Taking up the mandolin, he joined the ranks of people who made a living on the streets, playing for themselves and "begging a small fee" from others. He got some help from Pietro Bottesini, the father of double-bass player Giovanni Bottesini and himself a clarinet professor. Pietro worked with him on "musical principles" and the harpsichord and violin. Bottesini was impressed with his virtuosity, particularly his ear; Vailati demonstrated the ability to retain and play music that he had heard only once or twice. He performed in the coffee shops in Crema, and then in Lombardy's other cities, building his reputation. In 1852 on December 2, 1852, at the Teatro Regio in Parma, he have a performance that was noticed. Eventually Vailati was invited and performed in England, Portugal, Sweden, Norway and Germany, which was a rare accomplishment for any mandolinist in the middle of the 19th century.

According to historian Paul Sparks, there was a decline in the use of the mandoline and mandolino (French and Italian mandolins) after 1815, and a general disinterest in plucked instruments "during the second and third quarters of the nineteenth century" to include harps, lutes, and guitars. They were surpassed by struck and bowed string instruments in the concert halls, pianos and violin-family instruments. The mandolin, which had been only been briefly allowed into the concert hall was largely excluded. It became a "folk" instrument, in an era when that went along with poverty. Although Giovanni Vailati did well as a performer, he was performing in a period when the mandolin was out of style in the concert hall. In 1855 he performed at a benefits concert at the Sala dell'Arte in Florence, and only a few people showed up; however the Gazzetta musicale di Firenze paid him tribute on its front page.
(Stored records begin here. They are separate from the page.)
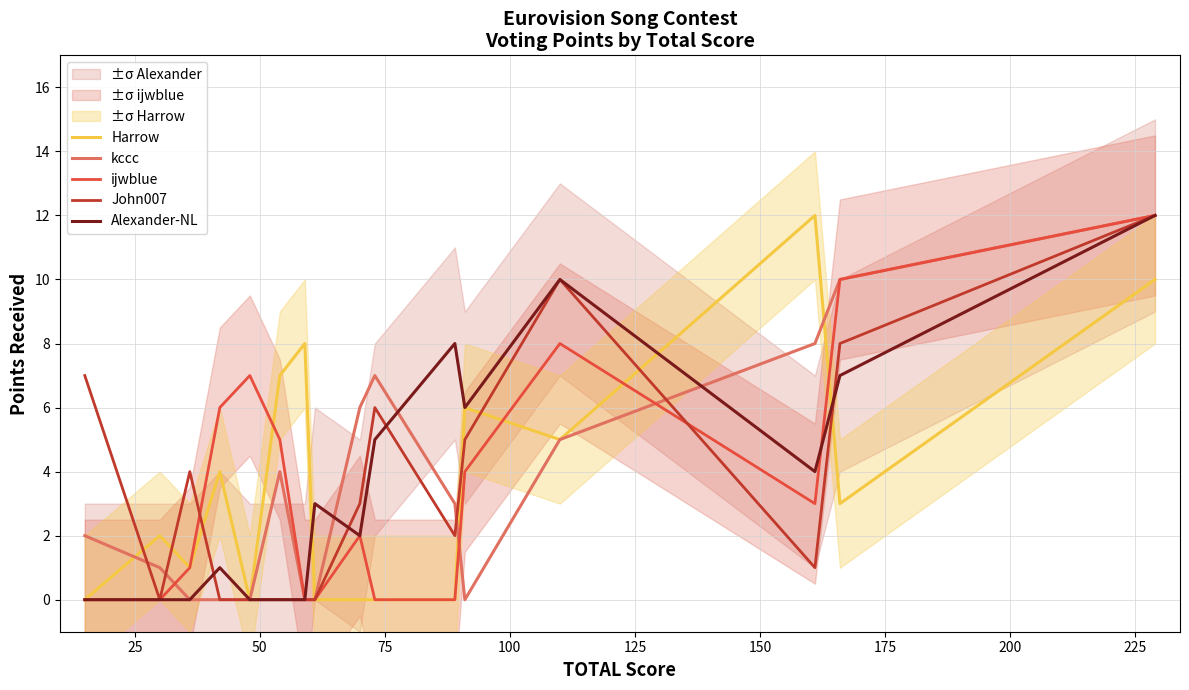

What is the maximum value for ijwblue?

12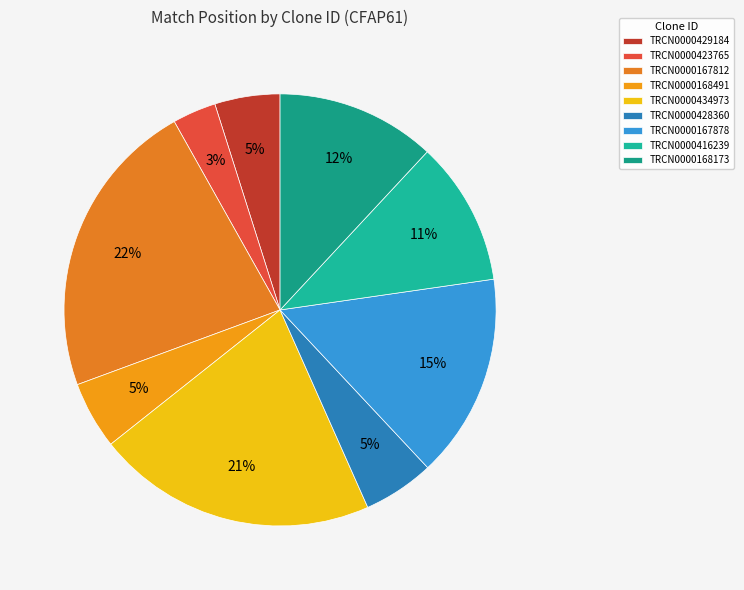

Is it true that TRCN0000167812 is 22% of the pie?

True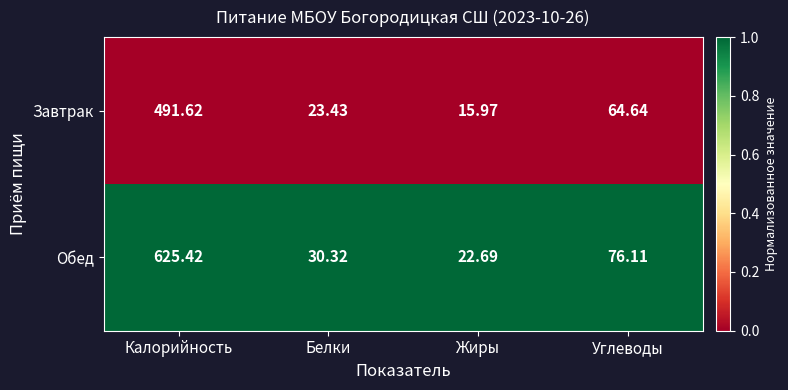

What is the spread (max minus min) of values at Углеводы?

11.5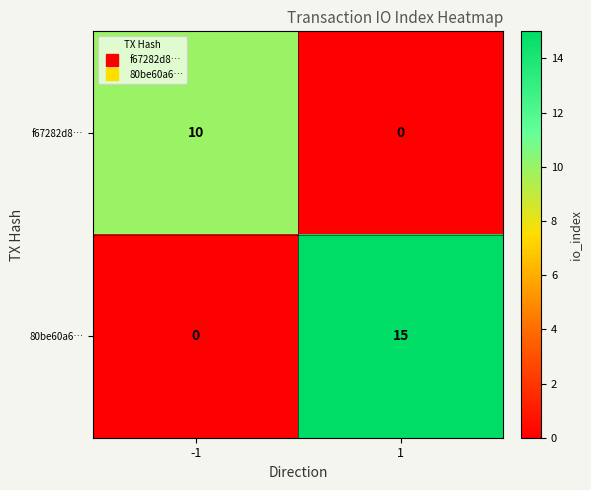

What is the approximate value of 80be60a6… at 1, to the nearest 5?

15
He died in the poor house in Crema, November 25, 1890. According to Bone, Vailati was betrayed by someone he had known most of his life, who stole his savings, and "being quite destitute, was forced to seek the shelter of his native poor house, where he passed the remainder of a desolate career." After he died, a monument was erected in Crema with the words "To Giovanni Vailati, the blind professor of music, who honourably upheld the name of his country over all Europe. Crema is grateful."

==Mandolins==

Vailati played the Lombardy mandolin, an instrument "inspired by still unformed and crude sixteenth-century instruments." The Lombardy mandolin is one of the variant mandolins descending from the mandola or mandore. It is a less common instrument now than the Neapolitan mandolin, which has spread worldwide. The portrait of Vailati, published in several music journals in Europe and by Bone in The Guitar and Mandolin shows him with the instrument. His instrument in 1852 had 6 individually tuned strings, unlike the Neapolitan mandolin's strings which are tuned in pairs. It was tuned in the manner of Milanese or Lombardic mandolins, which Paul Sparks reported as being: g–b–e′–a′–d″–g″ (shown in Helmholtz pitch notation).

He later replaced his Lombardy instrument with a Hispanic instrument "of the bandurria type."

==Modern recognition==
In 2015, people in Crema, his city, celebrated the 200-year bicentenary of his birth. The celebration included a performance by the Città di Brescia orchestra at the Sant'Agostino cultural center. The orchestra in 2015 was composed of around thirty instruments including mandolins and guitars.

It was directed by Claudio Mondonico with "embellishments" by mandolinist Ugo Orlandi. These two have been instrumental in a classical mandolin revival in Italy.